Monday, January 28, 2008

Word out.

Photo by MQMurphy 

There's a little article on the Cape May Times website about Cape May County's newest radio station. For those of you more than ten miles from Cape May the best I can offer for my bit is that I'm looking into how podcasts (webisodes?) are done. Last Saturday's show featured no challenge, but the theme was "Royalty". That meant we had plenty of Duke Ellington, Aretha Franklin - the Queen of Soul, songs about kings (King of the Road, King of Pain, King of Wishful Thinking), Dukes (Duke of Earl, Sir Duke), and your odd Prince. (Pun-tentional? Your call.)

A challenge was suggested yesterday - Dennis Quaid to Janis Joplin. The challenger says he already has the links worked out - we'll see what I come up with.
There'll be a Grammy themed show on the 9th of February, of course. Want to send challenges or suggest themes? Put them right here in the form of a comment, mes amis.

Sunday, January 20, 2008

Details, details . . .



Been having an ongoing discussion with my interlocutor about the methodology of my linking.

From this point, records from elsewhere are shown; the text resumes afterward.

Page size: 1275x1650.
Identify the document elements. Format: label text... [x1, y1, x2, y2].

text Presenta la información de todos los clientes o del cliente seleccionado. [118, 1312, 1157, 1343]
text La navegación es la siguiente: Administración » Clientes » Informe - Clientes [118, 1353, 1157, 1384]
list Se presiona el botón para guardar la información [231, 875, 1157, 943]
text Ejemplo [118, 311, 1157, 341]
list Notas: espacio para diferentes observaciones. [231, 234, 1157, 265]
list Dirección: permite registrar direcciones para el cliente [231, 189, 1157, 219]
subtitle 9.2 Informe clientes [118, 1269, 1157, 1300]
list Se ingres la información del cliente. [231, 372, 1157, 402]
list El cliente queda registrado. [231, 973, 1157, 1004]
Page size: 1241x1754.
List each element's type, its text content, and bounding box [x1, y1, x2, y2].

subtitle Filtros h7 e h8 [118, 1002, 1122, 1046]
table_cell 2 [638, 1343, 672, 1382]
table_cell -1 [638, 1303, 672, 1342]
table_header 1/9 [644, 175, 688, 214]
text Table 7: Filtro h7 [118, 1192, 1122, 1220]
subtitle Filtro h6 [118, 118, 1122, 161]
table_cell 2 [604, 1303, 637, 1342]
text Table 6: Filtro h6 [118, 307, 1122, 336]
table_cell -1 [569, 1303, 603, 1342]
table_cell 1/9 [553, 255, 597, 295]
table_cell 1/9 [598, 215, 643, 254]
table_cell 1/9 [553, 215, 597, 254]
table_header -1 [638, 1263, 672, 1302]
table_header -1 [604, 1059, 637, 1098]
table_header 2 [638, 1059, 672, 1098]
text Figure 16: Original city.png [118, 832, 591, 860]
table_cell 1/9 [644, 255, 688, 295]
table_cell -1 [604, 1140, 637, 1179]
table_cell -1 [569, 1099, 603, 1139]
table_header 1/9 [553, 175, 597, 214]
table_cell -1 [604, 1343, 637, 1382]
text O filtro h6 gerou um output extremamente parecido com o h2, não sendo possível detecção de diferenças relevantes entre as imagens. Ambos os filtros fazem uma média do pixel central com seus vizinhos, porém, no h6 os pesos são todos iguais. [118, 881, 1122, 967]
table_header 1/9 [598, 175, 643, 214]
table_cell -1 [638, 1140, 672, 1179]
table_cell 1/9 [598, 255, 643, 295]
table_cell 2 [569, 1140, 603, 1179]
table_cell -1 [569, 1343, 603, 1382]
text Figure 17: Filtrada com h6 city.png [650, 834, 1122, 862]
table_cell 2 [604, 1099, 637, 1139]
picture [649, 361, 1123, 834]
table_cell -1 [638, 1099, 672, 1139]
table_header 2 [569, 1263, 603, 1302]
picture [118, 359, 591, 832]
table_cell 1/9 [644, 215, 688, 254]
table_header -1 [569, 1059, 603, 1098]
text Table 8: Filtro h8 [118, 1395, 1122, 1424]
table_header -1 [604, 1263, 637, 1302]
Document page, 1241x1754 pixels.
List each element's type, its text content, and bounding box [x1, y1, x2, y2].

If anything, my reputation in general is one of consistent inconsistency.
On the one hand, Joe questions the use of a songwriter-in-common as a valid link - but he finishes with " . . . but it's your show, you make up the rules." Arrrgh!
As I look back over the Challenges there is a clear 'catch-as-catch-can' element. (Say that three times fast - you'll break your teeth!)
Let's say that I aspire to the purity of an "In the same place at the same time" quality of connection.
The last one I did - Rudy Vallee to Carly Simon - was a stumper. I got stalled on the Rudy end for a while. It's not as if he didn't have a long and broad career, I just couldn't make a link work. I ended up using (needing!) The Village People to put a breathing Rudy in the last quarter of the 20th Century. Real hand-to-hand, that - but then I completely break down into flimsy links based on who-formed-what-record-company. Granted, being able to include The Village People and Captain Beefheart in the trip makes the calisthenics worthwhile. Also, I like the idea that before yesterday, no one around here had heard "Bat Chain Puller" coming out of their radios for a few years. At least.

The Rudy-Vallee-to-Carly-Simon challenge was featured on the January 19 show, which had a secondary (lame-ass) theme of "About a Quarter to Three".

Thursday, January 17, 2008

Over the transom.


David MacKenzie, a member of the Radio Committee at CCA, sent in a challenge a little ways back. It wasn't emailed or even called in - it was carried in on a slip of paper by his wife Hope Gaines. Dave wanted me to link Jim Kweskin to Peggy Lee.
Kweskin's name rang a bell (the Amazing Kweskin?) - it started a Pavlovian reel in my brain that is just six words long: "Jim Kweskin and the Jug Band".

I sort of knew what jug band music was - not really sure that I'd ever listened to much of it. Jug band music was part of the folk music revival of the late fifties and early sixties. Coffeehouse fare. (Editor's note: By definition - being part of a revival means that Jug Band music had a history before the folkies came along.)
I hit the Wikipedia with "Jim Kweskin" and the entry that came up had another name that I hadn't heard or seen in a long time - Mel Lyman.

Lyman played harmonica with the Kweskin Jug Band, and that experience apparently qualified him to move on to become a spiritual leader. A friend of ours from Philadelphia found the Lyman family in Boston and fell under the influence for a while.

Back on earth and in the music world, the Boston-based Kweskin Jug Band also featured Geoff Muldaur and Maria D'Amato. Miss D'Amato became better known to the music world as Maria Muldaur.
Ahhh, love. Before the Kweskin Jug Band, she had been a member of the Even Dozen Jug Band in New York. The EDJB was a late entry in the folk revival and when the band - uh, - disbanded many of its alums went on to other notable careers in the music industry.
Like who/what?
Like John B. Sebastian, who formed The Lovin' Spoonful.
Aside from his work with the Spoonful and his solo recordings, Sebastian was a prolific songwriter and at least one of his songs was recorded by Peggy Lee.
Her version of the John Sebastian song "Didn't Want to Have to Do It" was included in a 110-cut (whew!) box set collection of Lee's singles.

The Jim-Kweskin-to-Peggy-Lee challenge was featured on the January 12 show, which had the secondary theme of "Angels, Devils, etc".